U of G researchers develop new way to detect food contaminants that is simpler and cheaper.
Food contaminants such as Ochratoxin A (OTA) must be highly regulated to keep consumers safe. OTA is produced by mold that forms when foods are stored in warm, humid conditions. It may contaminate foods such as grains, nuts, coffee beans, and grapes. OTA is a possible human carcinogen that is especially damaging to the kidneys, resulting in kidney disease or even failure. Due to potential health risks, it is important to measure levels of OTA in our food supply and ensure that safety regulations are met. Current detection methods require expensive, specialized lab equipment. This problem particularly affects developing countries that lack access to such specialized equipment, so they cannot confirm whether their food products are safe and cannot sell their foods to countries with strict safety regulations. More recent strategies for OTA detection include biosensor-based platforms that seek to eliminate the need for complex instrumentation to deliver rapid, on-site detection. In this regard, short strands of DNA called ‘aptamers’ can be used as cost-affordable biosensors to detect substances like OTA. Aptamers are chains consisting of four repeated molecules (DNA bases) in a specific order that bind targets, such as OTA, with high affinity and specificity.
A research team led by University of Guelph chemistry professor Richard Manderville developed a new aptasensor that provides a simpler, cheaper way to detect food contaminants. DNA with lots of G bases can form a structure called a G-quadruplex (GQ), where four guanines come together. The team took advantage of the inherent ability of GQ structures to form two different shapes, called parallel and anti-parallel. Instead of detecting changes between single- or double-stranded DNA and GQ structures, which requires expensive, specialized equipment, the team found that they could create an aptamer that binds OTA and has a different GQ shape depending on whether OTA is bound or not. This finding is a key step towards a more inexpensive method to detect OTA during food safety testing. The aptamer begins in an anti-parallel shape. A fluorescent dye is added, which binds the aptamer, causing the GQ shape to change to parallel. Then, if OTA is present, it ‘kicks out’ the fluorescent dye and binds to the aptamer, resulting in change back to anti-parallel and producing fluorescence that can be detected.

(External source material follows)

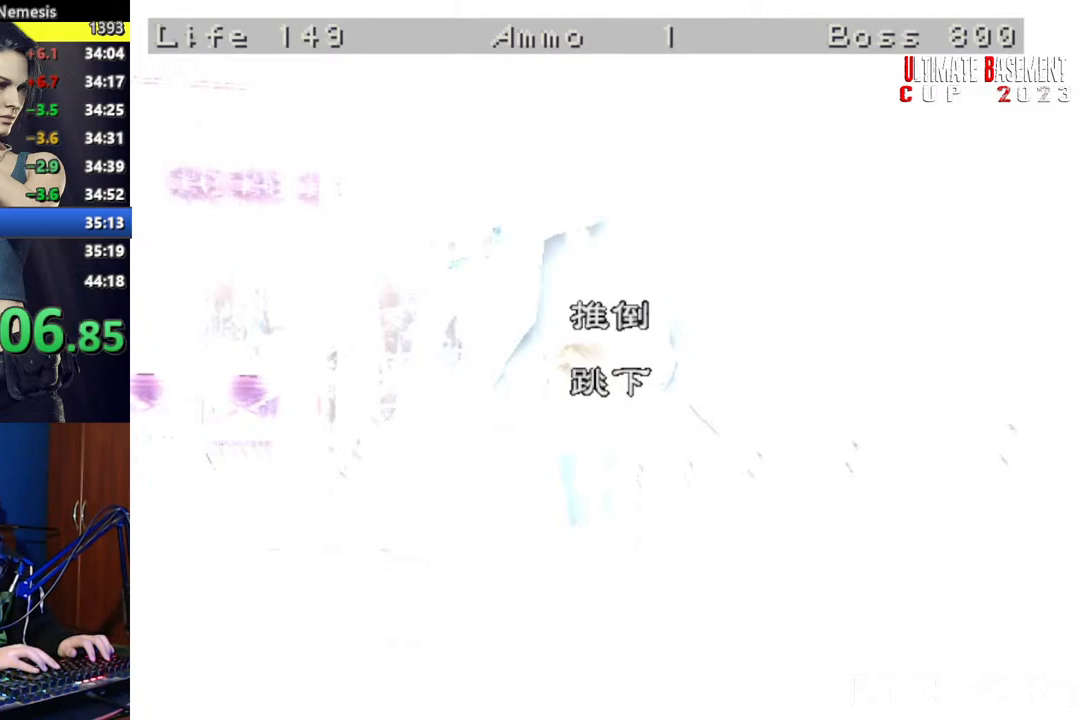
{"keys": ["shift"], "events": []}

“This new detection method could eventually be implemented as a handheld device that provides rapid and cheap on-site detection of any substance that can bind GQ,” says Manderville. “Aptamers could be designed for a variety of small molecules and proteins that contaminate our food. A device like this could be especially beneficial for developing countries that need inexpensive ways to test the safety of their food products.”
This work was supported by the Natural Sciences and Engineering Research Council of Canada (NSERC).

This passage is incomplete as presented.